Though filters had to be added to remove oxygen ions from the beam - they were causing oxides
to form on the surfaces of the etched chips. This convenience as well as the microscope's high
contrast images made it easy for technicians to look at malfunctioning chips to see if
they might have a broken connection, an invasive particle on it or some other flaw. As integrated circuits have
gotten denser over the years, this has pushed the SEM industry
to keep up. This includes the use of digitization and software to improve
imagery and shrinking the resolution. ## Carl Zeiss I want to thank an anonymous friend of the channel
who works at Carl Zeiss for suggesting this topic. Unfortunately, Cambridge's historic role in
the development of the SEM did not save it, financially. Persistently high
R&D and manufacturing costs as well as a few bad acquisitions
later cost Pritchard his job. As it turned out, SEM-like devices had
been invented intermittently in Japan, France, and the Soviet Union. The British
firm Metropolitan-Vickers/Associated Electrical Industries even sold one SEM-ish
unit back in 1959 but it failed to work well. But when Cambridge demonstrated the
instrument's commercial viability, others rushed in.
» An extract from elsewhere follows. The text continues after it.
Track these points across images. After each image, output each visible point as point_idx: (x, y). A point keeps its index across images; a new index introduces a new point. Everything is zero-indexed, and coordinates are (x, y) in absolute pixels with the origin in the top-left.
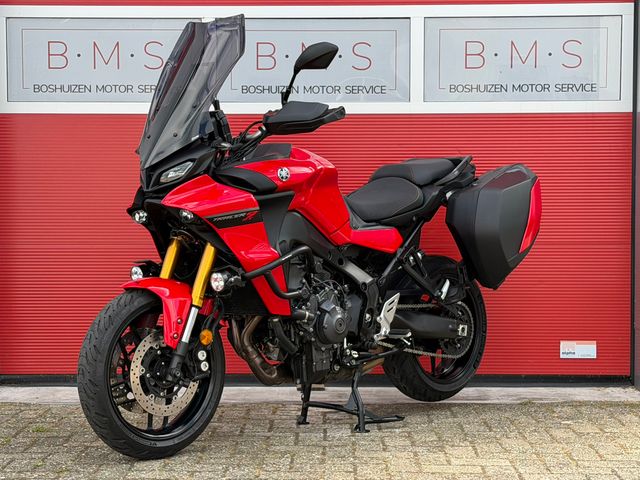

Fierce competition ensued
particularly from the Japanese - the first Japanese SEM came just six months
after the Stereoscan's debut. In 1968, Cambridge faced a hostile takeover
from another firm - forcing them to sell themselves to George Kent Limited,
another British instruments maker. A few years later in 1974, George Kent was itself
acquired by the Swiss electronics company Brown Boveri. In doing so, Cambridge was spun
off once more as an independent company. Some time after that, Cambridge becomes part
of the famed German company - Carl Zeiss. ## Conclusion Charles Oatley retired from Cambridge in 1971,
but continued to spend his retired life on the development of his microscope.
Three years later, he was knighted. In 1982, he published an iconic, highly
cited paper on his work - humbly titled as always "The early history of the
scanning electron microscope". It was a critical source for this
video, and I recommend it. Oatley spent the rest of his life tending to
his garden, passing away at the age of 92. His students remember him as a quiet, humble
man who paved the way for his students. And many of his students indeed went
on to great things. For instance, Ian Ross was a transistor pioneer, and
went on to be the president of Bell Labs. Thomas Everhart became the fifth president
of the California Institute of Technology. And Alec Broers is an e-beam pioneer, and became Cambridge's vice-chancellor
- which delighted Oatley. Carl Zeiss Microscopy continues to honor the
legacy of Oatley and his team at Cambridge Engineering, with various pages explaining his
story. A quiet man, who made a deep impact on his students and through persistence opened up
an entire new world for all of us. What a legacy.